A torcida do Fluminense é a mais bonita do Brasil e a mais eficiente na arte de produzir espetáculos, porém é também a mais exigente e essa cobrança tem descambado para o preconceito em relação a técnicos, jogadores, administradores e até torcedores e o resultado disso é que somos o único grande clube a experimentar a terceira divisão no futebol brasileiro.

O Fred, mesmo bichado, foi o maior e mais importante jogador a vestir nossa camisa nos últimos cinqüenta anos, desde que me tornei um tricolor, lá na Corujinha, ouvindo a Rádio Globo que, quando conseguíamos sintonizar na resenha das oito, falava vinte e cinco minutos do Flamengo e os outros cinco do resto. Mesmo assim o Fred chegou a ser até perseguido por torcedores, inclusive fora dos campos.

A torcida tricolor idolatrou o Tuta, a ponto de o Grêmio se interessar por ele e jogar uma Libertadores fora, na esperança dos seus gols que não vieram e daí para frente não se falou mais naquela peça. O Adriano Magrão fez muitos gols pelo Fluminense, inclusive na conquista da Copa do Brasil em 2007 e, por puro preconceito, sempre foi hostilizado pela torcida, cujo preferido era o Tuta.

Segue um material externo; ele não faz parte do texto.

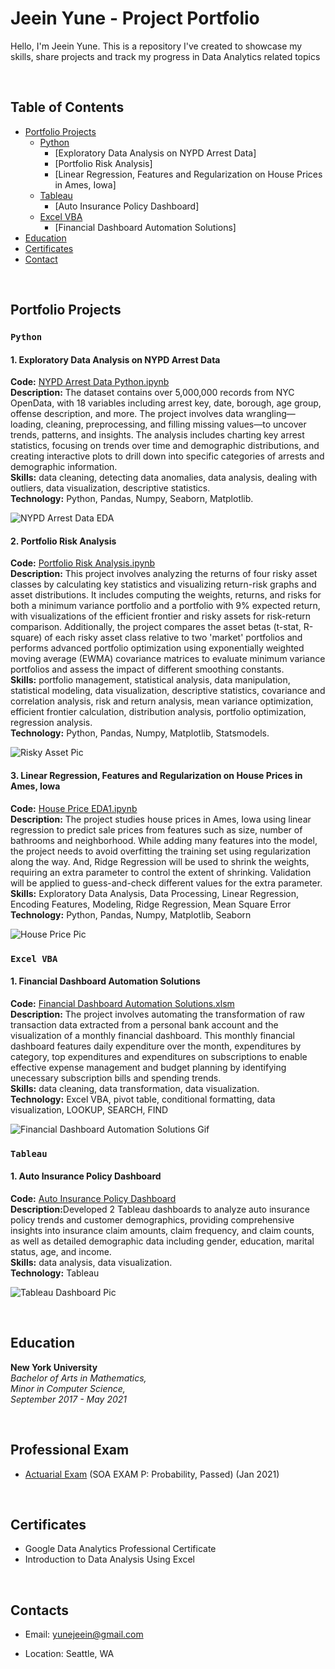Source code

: # Jeein Yune - Project Portfolio
Hello, I'm Jeein Yune. This is a repository I've created to showcase my skills, share projects and track my progress in Data Analytics related topics


<br>

## Table of Contents
- [Portfolio Projects](https://github.com/jeeinyune/Data_Analysis_Portfolio/blob/main/README.md#portfolio-projects)
  - [Python](https://github.com/jeeinyune/Data_Analysis_Portfolio/blob/main/README.md#Python)
    - [Exploratory Data Analysis on NYPD Arrest Data]
    - [Portfolio Risk Analysis]
    - [Linear Regression, Features and Regularization on House Prices in Ames, Iowa]
  - [Tableau](https://github.com/jeeinyune/Data_Analysis_Portfolio/blob/main/README.md#tableau)
    - [Auto Insurance Policy Dashboard]
  - [Excel VBA](https://github.com/jeeinyune/Data_Analysis_Portfolio/blob/main/README.md#excel-vba)
    - [Financial Dashboard Automation Solutions]
- [Education](https://github.com/jeeinyune/Data_Analysis_Portfolio/blob/main/README.md#education)  
- [Certificates](https://github.com/jeeinyune/Data_Analysis_Portfolio/blob/main/README.md#certificates)
- [Contact](https://github.com/jeeinyune/Data_Analysis_Portfolio/blob/main/README.md#contacts)

<br>

## Portfolio Projects
### `Python`

#### 1. Exploratory Data Analysis on NYPD Arrest Data

  <p style="margin:0;"><strong>Code:</strong> <a href="https://github.com/jeeinyune/Portfolio_Project/blob/main/NYPD_Arrest_Data_Python/NYPD_Arrest_Data_Python.ipynb">NYPD Arrest Data Python.ipynb</a></p>
  <p style="margin:0;"><strong>Description:</strong> The dataset contains over 5,000,000 records from NYC OpenData, with 18 variables including arrest key, date, borough, age group, offense description, and more. The project involves data wrangling—loading, cleaning, preprocessing, and filling missing values—to uncover trends, patterns, and insights. The analysis includes charting key arrest statistics, focusing on trends over time and demographic distributions, and creating interactive plots to drill down into specific categories of arrests and demographic information.</p>
  <p style="margin:0;"><strong>Skills:</strong> data cleaning, detecting data anomalies, data analysis, dealing with outliers, data visualization, descriptive statistics.</p>
  <p style="margin:0;"><strong>Technology:</strong> Python, Pandas, Numpy, Seaborn, Matplotlib.</p>

  ![NYPD Arrest Data EDA](visuals/NYPD_arrest_eda_pic.png)

  

  #### 2. Portfolio Risk Analysis
  <p style="margin:0;"><strong>Code:</strong> <a href="https://github.com/jeeinyune/Portfolio_Project/blob/main/Portfolio_Risk_Analysis/Portfolio%20Risk%20Analysis.ipynb">Portfolio Risk Analysis.ipynb</a></p>
  <p style="margin:0;"><strong>Description:</strong> This project involves analyzing the returns of four risky asset classes by calculating key statistics and visualizing return-risk graphs and asset distributions. It includes computing the weights, returns, and risks for both a minimum variance portfolio and a portfolio with 9% expected return, with visualizations of the efficient frontier and risky assets for risk-return comparison. Additionally, the project compares the asset betas (t-stat, R-square) of each risky asset class relative to two 'market' portfolios and performs advanced portfolio optimization using exponentially weighted moving average (EWMA) covariance matrices to evaluate minimum variance portfolios and assess the impact of different smoothing constants.</p>
  <p style="margin:0;"><strong>Skills:</strong> portfolio management, statistical analysis, data manipulation, statistical modeling, data visualization, descriptive statistics, covariance and correlation analysis, risk and return analysis, mean variance optimization, efficient frontier calculation, distribution analysis, portfolio optimization, regression analysis.</p>
  <p style="margin:0;"><strong>Technology:</strong> Python, Pandas, Numpy, Matplotlib, Statsmodels.</p>

  ![Risky Asset Pic](visuals/risky_asset_pic.png)

  #### 3. Linear Regression, Features and Regularization on House Prices in Ames, Iowa
  <p style="margin:0;"><strong>Code:</strong> <a href="https://github.com/jeeinyune/Portfolio_Project/blob/main/House_Price_Python/House_Price_EDA1.ipynb">House Price EDA1.ipynb</a></p>
  <p style="margin:0;"><strong>Description:</strong> The project studies house prices in Ames, Iowa using linear regression to predict sale prices from features such as size, number of bathrooms and neighborhood. While adding many features into the model, the project needs to avoid overfitting the training set using regularization along the way. And, Ridge Regression will be used to shrink the weights, requiring an extra parameter to control the extent of shrinking. Validation will be applied to guess-and-check different values for the extra parameter.</p>
  <p style="margin:0;"><strong>Skills:</strong> Exploratory Data Analysis, Data Processing, Linear Regression, Encoding Features, Modeling, Ridge Regression, Mean Square Error </p>
  <p style="margin:0;"><strong>Technology:</strong> Python, Pandas, Numpy, Matplotlib, Seaborn</p>

   ![House Price Pic](visuals/house_price_pic.png)

### `Excel VBA`

#### 1. Financial Dashboard Automation Solutions

  <p style="margin:0;"><strong>Code:</strong> <a href="https://github.com/jeeinyune/Portfolio_Project/tree/main/Financial%20Dashboard%20Automation%20Solutions">Financial Dashboard Automation Solutions.xlsm</a></p>
  <p style="margin:0;"><strong>Description:</strong> The project involves automating the transformation of raw transaction data extracted from a personal bank account and the visualization of a monthly financial dashboard. This monthly financial dashboard features daily expenditure over the month, expenditures by category, top expenditures and expenditures on subscriptions to enable effective expense management and budget planning by identifying unecessary subscription bills and spending trends. </p>
  <p style="margin:0;"><strong>Skills:</strong> data cleaning, data transformation, data visualization.</p>
  <p style="margin:0;"><strong>Technology:</strong> Excel VBA, pivot table, conditional formatting, data visualization, LOOKUP, SEARCH, FIND</p>

  ![Financial Dashboard Automation Solutions Gif](visuals/financial_dashboard_automation_gif1.gif)

### `Tableau`
  #### 1. Auto Insurance Policy Dashboard
  <p style="margin:0;"><strong>Code:</strong> <a href="https://public.tableau.com/app/profile/jeein.yune5064/viz/CarInsurancePoliciesDashboard/CarInsuranceDashboard">Auto Insurance Policy Dashboard</a></p>
  <p style="margin:0;"><strong>Description:</strong>Developed 2 Tableau dashboards to analyze auto insurance policy trends and customer demographics, providing comprehensive insights into insurance claim amounts, claim frequency, and claim counts, as well as detailed demographic data including gender, education, marital status, age, and income.</p>
  <p style="margin:0;"><strong>Skills:</strong> data analysis, data visualization.</p>
  <p style="margin:0;"><strong>Technology:</strong> Tableau</p>

![Tableau Dashboard Pic](visuals/insurance_tableau_dashboards_pic.png)

<br>
  
## Education
  **New York University**<br>
  *Bachelor of Arts in Mathematics,* <br>
  *Minor in Computer Science,* <br>
  *September 2017 - May 2021*

<br>
  
## Professional Exam
- [Actuarial Exam](https://github.com/jeeinyune/Portfolio_Project/blob/main/Files/soa%20Exam%20p%20Jan2021.pdf) (SOA EXAM P: Probability, Passed) (Jan 2021) 

<br>

## Certificates
<!-- - [Google Data Analytics Professional Certificate](https://www.coursera.org/account/accomplishments/professional-cert/LRQ498UKBBSJ?utm_source=link&utm_medium=certificate&utm_content=cert_image&utm_campaign=sharing_cta&utm_product=prof) (Sep 2022) (Coursera - Google)
- [Introduction to Data Analysis Using Excel](https://www.coursera.org/account/accomplishments/verify/62LME4DV8CUV) (May 2022) (Coursera - Rice University) -->

- Google Data Analytics Professional Certificate
- Introduction to Data Analysis Using Excel

<br>

## Contacts
- Email: yunejeein@gmail.com
<!-- - LinkedIn: [@tiannaparris](https://www.linkedin.com/in/tianna-parris-9b6823176/) -->
<!-- - Phone: (516)-761-4362 -->
- Location: Seattle, WA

O Dodô chegou em 2008 jogando muito, porém a torcida nunca o apoiou, porque o jogador pertenceu ao Botafogo e passou a idolatrar o Coração Valente, que amarelou na fase final da Libertadores e não conseguiu marcar um único gol, nem de pênalti na final, que se somasse aos outros três do “mercenário” e nos desse o título.

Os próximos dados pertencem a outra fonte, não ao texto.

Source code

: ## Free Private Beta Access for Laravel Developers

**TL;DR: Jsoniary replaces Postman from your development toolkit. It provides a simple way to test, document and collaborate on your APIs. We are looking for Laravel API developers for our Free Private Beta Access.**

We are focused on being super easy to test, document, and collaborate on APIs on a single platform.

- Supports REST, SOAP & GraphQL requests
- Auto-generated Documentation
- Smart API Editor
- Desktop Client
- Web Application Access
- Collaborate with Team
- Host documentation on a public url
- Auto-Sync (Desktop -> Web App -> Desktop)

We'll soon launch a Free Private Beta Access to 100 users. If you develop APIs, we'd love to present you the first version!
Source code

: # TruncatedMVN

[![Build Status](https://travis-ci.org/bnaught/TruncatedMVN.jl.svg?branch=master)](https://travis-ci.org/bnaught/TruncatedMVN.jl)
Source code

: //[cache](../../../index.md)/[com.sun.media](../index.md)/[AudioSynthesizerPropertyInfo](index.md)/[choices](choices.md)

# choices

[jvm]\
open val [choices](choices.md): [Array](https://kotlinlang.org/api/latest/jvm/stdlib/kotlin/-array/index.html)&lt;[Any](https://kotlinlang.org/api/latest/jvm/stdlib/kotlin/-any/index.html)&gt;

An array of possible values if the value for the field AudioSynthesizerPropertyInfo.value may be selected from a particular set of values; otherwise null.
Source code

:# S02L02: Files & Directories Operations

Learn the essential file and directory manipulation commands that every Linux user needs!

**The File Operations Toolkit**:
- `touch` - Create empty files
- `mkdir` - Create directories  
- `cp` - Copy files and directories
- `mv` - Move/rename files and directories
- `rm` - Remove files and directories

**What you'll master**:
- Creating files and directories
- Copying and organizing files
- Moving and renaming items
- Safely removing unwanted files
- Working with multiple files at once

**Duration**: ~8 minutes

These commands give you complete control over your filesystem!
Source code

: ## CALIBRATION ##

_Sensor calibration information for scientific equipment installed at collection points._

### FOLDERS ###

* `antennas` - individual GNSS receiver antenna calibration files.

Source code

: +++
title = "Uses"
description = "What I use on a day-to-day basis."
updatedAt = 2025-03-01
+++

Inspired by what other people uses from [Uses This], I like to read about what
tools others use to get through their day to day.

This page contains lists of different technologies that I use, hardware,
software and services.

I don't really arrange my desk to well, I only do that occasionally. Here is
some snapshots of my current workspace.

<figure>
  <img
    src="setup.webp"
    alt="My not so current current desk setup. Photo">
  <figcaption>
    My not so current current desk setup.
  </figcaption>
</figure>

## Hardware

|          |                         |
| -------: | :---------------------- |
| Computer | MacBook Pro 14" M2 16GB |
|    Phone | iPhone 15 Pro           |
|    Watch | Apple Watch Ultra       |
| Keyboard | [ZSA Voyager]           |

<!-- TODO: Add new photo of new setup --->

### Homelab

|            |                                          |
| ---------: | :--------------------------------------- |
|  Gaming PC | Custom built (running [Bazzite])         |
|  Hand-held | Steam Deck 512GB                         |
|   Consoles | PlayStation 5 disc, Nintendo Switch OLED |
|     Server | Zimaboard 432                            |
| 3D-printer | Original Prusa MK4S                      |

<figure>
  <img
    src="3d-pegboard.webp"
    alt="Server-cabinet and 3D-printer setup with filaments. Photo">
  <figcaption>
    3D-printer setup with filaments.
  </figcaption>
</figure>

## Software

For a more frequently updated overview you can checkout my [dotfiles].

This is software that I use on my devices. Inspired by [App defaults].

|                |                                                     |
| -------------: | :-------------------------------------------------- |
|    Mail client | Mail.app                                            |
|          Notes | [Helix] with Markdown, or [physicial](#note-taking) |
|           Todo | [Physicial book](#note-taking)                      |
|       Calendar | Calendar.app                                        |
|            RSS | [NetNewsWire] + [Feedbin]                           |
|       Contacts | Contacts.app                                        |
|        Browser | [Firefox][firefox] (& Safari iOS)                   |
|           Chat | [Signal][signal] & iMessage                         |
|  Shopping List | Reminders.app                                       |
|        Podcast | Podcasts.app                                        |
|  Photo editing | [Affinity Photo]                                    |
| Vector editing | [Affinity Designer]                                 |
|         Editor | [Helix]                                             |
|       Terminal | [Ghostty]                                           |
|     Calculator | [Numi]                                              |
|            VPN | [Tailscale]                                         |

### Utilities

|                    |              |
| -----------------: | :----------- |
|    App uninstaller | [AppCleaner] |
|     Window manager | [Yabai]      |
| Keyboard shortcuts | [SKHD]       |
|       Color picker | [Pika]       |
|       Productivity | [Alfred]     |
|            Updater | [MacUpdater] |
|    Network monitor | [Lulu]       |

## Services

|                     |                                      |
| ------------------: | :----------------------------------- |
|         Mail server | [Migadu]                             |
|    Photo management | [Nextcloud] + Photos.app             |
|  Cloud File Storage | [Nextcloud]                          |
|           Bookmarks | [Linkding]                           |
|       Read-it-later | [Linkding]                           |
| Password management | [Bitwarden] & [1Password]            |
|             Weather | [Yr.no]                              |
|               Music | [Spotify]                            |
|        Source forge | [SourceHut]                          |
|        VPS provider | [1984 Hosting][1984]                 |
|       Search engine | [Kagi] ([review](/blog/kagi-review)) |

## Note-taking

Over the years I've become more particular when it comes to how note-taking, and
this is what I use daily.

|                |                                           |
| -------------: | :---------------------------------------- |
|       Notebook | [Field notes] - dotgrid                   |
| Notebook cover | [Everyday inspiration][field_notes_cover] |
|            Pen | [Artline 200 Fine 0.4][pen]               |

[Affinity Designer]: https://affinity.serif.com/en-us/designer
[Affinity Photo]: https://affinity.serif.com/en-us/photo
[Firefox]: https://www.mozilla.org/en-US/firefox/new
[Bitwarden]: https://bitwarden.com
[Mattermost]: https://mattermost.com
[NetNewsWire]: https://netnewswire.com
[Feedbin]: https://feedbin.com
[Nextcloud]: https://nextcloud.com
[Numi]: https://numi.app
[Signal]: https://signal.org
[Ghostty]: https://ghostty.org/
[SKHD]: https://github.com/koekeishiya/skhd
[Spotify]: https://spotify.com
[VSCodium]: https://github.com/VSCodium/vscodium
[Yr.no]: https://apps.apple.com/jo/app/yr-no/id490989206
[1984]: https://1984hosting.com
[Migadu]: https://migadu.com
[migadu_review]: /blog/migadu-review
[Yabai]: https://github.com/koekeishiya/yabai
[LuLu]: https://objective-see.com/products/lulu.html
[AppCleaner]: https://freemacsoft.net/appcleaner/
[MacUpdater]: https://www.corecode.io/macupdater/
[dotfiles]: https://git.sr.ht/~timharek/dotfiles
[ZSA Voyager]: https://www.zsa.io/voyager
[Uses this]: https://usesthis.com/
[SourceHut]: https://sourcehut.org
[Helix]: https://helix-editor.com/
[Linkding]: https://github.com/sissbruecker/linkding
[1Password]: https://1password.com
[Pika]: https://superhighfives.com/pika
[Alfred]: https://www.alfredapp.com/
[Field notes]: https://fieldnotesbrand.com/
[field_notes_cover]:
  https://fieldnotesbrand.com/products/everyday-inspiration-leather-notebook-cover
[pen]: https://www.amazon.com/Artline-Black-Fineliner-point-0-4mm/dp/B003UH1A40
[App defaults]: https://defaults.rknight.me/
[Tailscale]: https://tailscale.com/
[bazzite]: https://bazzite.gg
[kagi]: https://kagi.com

O Cuca, juntamente com o Fred e demais guerreiros, nos tiraram de um buraco tido como certo por todos e ainda assim a torcida, após aquele grande feito, já achava que o Cuca não servia para dirigir o Fluminense.

O Abel Braga, mesmo durante a memorável campanha de 2012 no Campeonato Brasileiro, já era tratado por muitos torcedores do Fluminense pelo “carinhoso” apelido de “Abelanta” e, como prêmio pela brilhante conquista, passou a ser visto como vilão nas Laranjeiras.

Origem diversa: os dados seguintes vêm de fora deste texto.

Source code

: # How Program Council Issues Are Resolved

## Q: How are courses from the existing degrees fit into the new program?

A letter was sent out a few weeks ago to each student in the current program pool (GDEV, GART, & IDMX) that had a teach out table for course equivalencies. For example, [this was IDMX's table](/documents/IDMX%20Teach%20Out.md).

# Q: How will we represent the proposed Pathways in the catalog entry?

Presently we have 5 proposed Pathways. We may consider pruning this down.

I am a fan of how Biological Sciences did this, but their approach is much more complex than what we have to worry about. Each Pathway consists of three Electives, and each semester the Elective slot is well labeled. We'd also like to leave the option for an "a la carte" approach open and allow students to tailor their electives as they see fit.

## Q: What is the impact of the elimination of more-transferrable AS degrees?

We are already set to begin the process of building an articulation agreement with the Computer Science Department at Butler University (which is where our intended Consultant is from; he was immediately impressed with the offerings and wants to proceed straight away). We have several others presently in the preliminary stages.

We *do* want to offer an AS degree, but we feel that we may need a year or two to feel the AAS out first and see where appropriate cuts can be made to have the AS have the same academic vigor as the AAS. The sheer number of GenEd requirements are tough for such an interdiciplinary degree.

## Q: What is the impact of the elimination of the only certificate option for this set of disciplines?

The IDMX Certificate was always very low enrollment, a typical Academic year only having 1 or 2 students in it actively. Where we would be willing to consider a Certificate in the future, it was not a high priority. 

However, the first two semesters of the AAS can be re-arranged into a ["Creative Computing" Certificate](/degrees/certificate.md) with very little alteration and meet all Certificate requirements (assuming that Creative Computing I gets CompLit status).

Vi muitos comentários de tricolores que consideravam a possível vinda do Ronaldinho Gaúcho no início do corrente ano, como uma ameaça ao retorno do Conca, mesmo que ocorra somente em 2025. No final, além dos dois que não vieram, expulsaram o “mercenário” Tiago Neves, venderam o Nem e o Deco aposentou.

Agora, como é que a administração de um clube de futebol que se desfaz do elenco, contrata um técnico caro como o Wanderley Luxemburgo para comandar o que sobrou? Como é que um jogador que tem a saúde comprometida como o Fred, além de ser o principal atleta e única estrela do clube, sente um problema muscular e é mantido em campo por mais de vinte minutos?

Como é que uma diretoria e uma torcida ignoraram uma crise que se estabeleceu no Fluminense após o terceiro gol contra o Palmeiras que nos deu o título brasileiro de 2012?